(Raw records)

________________________________________

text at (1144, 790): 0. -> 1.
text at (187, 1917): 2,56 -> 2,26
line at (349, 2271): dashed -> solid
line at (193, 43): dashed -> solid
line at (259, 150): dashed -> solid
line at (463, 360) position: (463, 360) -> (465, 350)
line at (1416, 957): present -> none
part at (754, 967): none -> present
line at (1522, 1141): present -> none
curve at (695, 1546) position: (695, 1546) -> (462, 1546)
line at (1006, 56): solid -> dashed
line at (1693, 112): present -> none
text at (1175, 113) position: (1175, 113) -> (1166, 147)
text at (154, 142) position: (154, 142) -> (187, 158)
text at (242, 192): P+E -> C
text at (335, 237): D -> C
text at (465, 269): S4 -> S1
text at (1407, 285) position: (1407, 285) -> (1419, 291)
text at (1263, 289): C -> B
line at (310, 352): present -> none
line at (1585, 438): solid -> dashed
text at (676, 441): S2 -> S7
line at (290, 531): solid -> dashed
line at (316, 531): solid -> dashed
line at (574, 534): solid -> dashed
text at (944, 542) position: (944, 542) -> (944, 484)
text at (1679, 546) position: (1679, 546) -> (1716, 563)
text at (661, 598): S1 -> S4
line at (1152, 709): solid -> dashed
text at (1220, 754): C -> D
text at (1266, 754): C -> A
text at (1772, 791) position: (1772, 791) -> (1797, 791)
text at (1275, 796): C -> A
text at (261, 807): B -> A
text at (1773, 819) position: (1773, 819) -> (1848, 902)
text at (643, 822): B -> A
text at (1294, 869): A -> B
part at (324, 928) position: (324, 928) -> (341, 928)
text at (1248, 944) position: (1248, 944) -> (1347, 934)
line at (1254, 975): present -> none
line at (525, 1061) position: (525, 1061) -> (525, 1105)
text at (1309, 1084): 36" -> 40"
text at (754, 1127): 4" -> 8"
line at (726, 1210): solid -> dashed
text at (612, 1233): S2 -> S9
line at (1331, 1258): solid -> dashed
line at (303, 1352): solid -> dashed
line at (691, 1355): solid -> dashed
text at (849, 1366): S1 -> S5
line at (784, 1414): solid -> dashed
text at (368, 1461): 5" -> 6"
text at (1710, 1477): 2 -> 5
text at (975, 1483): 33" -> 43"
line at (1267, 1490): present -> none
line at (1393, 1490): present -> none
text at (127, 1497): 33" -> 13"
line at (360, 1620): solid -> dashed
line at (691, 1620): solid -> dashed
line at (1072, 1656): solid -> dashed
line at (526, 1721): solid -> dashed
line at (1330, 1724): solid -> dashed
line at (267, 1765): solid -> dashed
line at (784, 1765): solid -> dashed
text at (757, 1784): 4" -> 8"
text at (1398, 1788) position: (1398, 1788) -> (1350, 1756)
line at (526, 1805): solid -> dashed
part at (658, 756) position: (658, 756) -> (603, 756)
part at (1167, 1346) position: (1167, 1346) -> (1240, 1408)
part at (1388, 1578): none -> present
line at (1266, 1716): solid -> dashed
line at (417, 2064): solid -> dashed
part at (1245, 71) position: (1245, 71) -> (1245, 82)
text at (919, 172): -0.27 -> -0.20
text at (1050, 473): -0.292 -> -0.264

________________________________________

Task>
Put every line of the material above into a numbered list, skipping any blank lines.

Solution to the exercise>
1. text at (1144, 790): 0. -> 1.
2. text at (187, 1917): 2,56 -> 2,26
3. line at (349, 2271): dashed -> solid
4. line at (193, 43): dashed -> solid
5. line at (259, 150): dashed -> solid
6. line at (463, 360) position: (463, 360) -> (465, 350)
7. line at (1416, 957): present -> none
8. part at (754, 967): none -> present
9. line at (1522, 1141): present -> none
10. curve at (695, 1546) position: (695, 1546) -> (462, 1546)
11. line at (1006, 56): solid -> dashed
12. line at (1693, 112): present -> none
13. text at (1175, 113) position: (1175, 113) -> (1166, 147)
14. text at (154, 142) position: (154, 142) -> (187, 158)
15. text at (242, 192): P+E -> C
16. text at (335, 237): D -> C
17. text at (465, 269): S4 -> S1
18. text at (1407, 285) position: (1407, 285) -> (1419, 291)
19. text at (1263, 289): C -> B
20. line at (310, 352): present -> none
21. line at (1585, 438): solid -> dashed
22. text at (676, 441): S2 -> S7
23. line at (290, 531): solid -> dashed
24. line at (316, 531): solid -> dashed
25. line at (574, 534): solid -> dashed
26. text at (944, 542) position: (944, 542) -> (944, 484)
27. text at (1679, 546) position: (1679, 546) -> (1716, 563)
28. text at (661, 598): S1 -> S4
29. line at (1152, 709): solid -> dashed
30. text at (1220, 754): C -> D
31. text at (1266, 754): C -> A
32. text at (1772, 791) position: (1772, 791) -> (1797, 791)
33. text at (1275, 796): C -> A
34. text at (261, 807): B -> A
35. text at (1773, 819) position: (1773, 819) -> (1848, 902)
36. text at (643, 822): B -> A
37. text at (1294, 869): A -> B
38. part at (324, 928) position: (324, 928) -> (341, 928)
39. text at (1248, 944) position: (1248, 944) -> (1347, 934)
40. line at (1254, 975): present -> none
41. line at (525, 1061) position: (525, 1061) -> (525, 1105)
42. text at (1309, 1084): 36" -> 40"
43. text at (754, 1127): 4" -> 8"
44. line at (726, 1210): solid -> dashed
45. text at (612, 1233): S2 -> S9
46. line at (1331, 1258): solid -> dashed
47. line at (303, 1352): solid -> dashed
48. line at (691, 1355): solid -> dashed
49. text at (849, 1366): S1 -> S5
50. line at (784, 1414): solid -> dashed
51. text at (368, 1461): 5" -> 6"
52. text at (1710, 1477): 2 -> 5
53. text at (975, 1483): 33" -> 43"
54. line at (1267, 1490): present -> none
55. line at (1393, 1490): present -> none
56. text at (127, 1497): 33" -> 13"
57. line at (360, 1620): solid -> dashed
58. line at (691, 1620): solid -> dashed
59. line at (1072, 1656): solid -> dashed
60. line at (526, 1721): solid -> dashed
61. line at (1330, 1724): solid -> dashed
62. line at (267, 1765): solid -> dashed
63. line at (784, 1765): solid -> dashed
64. text at (757, 1784): 4" -> 8"
65. text at (1398, 1788) position: (1398, 1788) -> (1350, 1756)
66. line at (526, 1805): solid -> dashed
67. part at (658, 756) position: (658, 756) -> (603, 756)
68. part at (1167, 1346) position: (1167, 1346) -> (1240, 1408)
69. part at (1388, 1578): none -> present
70. line at (1266, 1716): solid -> dashed
71. line at (417, 2064): solid -> dashed
72. part at (1245, 71) position: (1245, 71) -> (1245, 82)
73. text at (919, 172): -0.27 -> -0.20
74. text at (1050, 473): -0.292 -> -0.264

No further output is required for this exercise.